Radio New Zealand reports that the woman separated from her Romani partner in 2013 and told the immigration court that her family began receiving death threats from neo-Nazis and that somebody threw fireworks at their apartment building in the Czech Republic. The woman also testified that her oldest son had faced segregation at school as well as emotional and physical abuse because of his ethnicity and that his teachers did nothing about it.

The woman told the court she had adopted her second son from a children’s home and that, according to Radio New Zealand, he was recommended for enrolment into a school for children with special needs just because he was “Romani and black”. It was that second boy, the middle child of the three, who was awarded asylum in New Zealand last year after his first request, and the rest of the family was awarded asylum on appeal.

The immigration court decided the entire family had been victims of harassment “as part of an escalating campaign of hate crimes” in the Czech Republic. Radio New Zealand reports the family testified that the children were called “dirty gypsies” at school, in public parks, in shops and on the street.

The harassment began escalating, according to the court records, in 2015 when the family reportedly received a letter stating that somebody “better than Hitler” would soon appear and get rid of them. Another letter received by the family reportedly asked rhetorically: “Gas smells good, doesn’t it?”

The woman testified to the immigration court that the Czech Police never even made any record of her complaints about this treatment. In 2016 the family reportedly had to hide for an entire night in their bathroom after hearing somebody throw fireworks at their apartment unit, because they were afraid that the exploding objects being thrown might be Molotov cocktails.

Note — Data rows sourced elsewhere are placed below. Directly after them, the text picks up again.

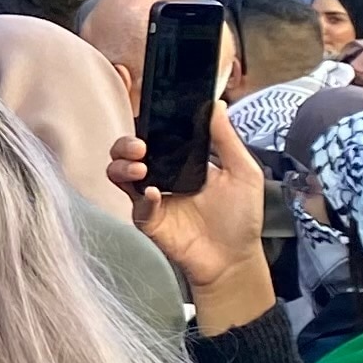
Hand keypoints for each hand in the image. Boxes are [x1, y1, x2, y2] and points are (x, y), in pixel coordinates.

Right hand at [108, 101, 270, 334]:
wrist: (235, 259)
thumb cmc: (240, 218)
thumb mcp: (243, 172)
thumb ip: (226, 138)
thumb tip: (216, 104)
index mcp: (181, 160)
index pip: (155, 135)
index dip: (145, 123)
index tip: (145, 111)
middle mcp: (162, 175)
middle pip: (128, 151)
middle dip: (126, 143)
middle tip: (140, 146)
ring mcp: (152, 197)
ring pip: (119, 173)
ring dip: (122, 165)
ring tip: (140, 167)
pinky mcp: (148, 220)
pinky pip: (134, 204)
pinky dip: (141, 196)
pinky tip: (154, 194)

The family fled to New Zealand after that incident. Radio New Zealand reported that court records state that after that evening “The mother undertook immediate steps leading to their getaway in order to avoid further escalation.”

The court also stated that in the Czech Republic, anti-Romani demonstrations, marches and unrest began in 2013 and that hate crimes and racism in the Central European country are becoming “more and more normal”. Now it has ruled that it is granting the family asylum because they face persecution in their home country.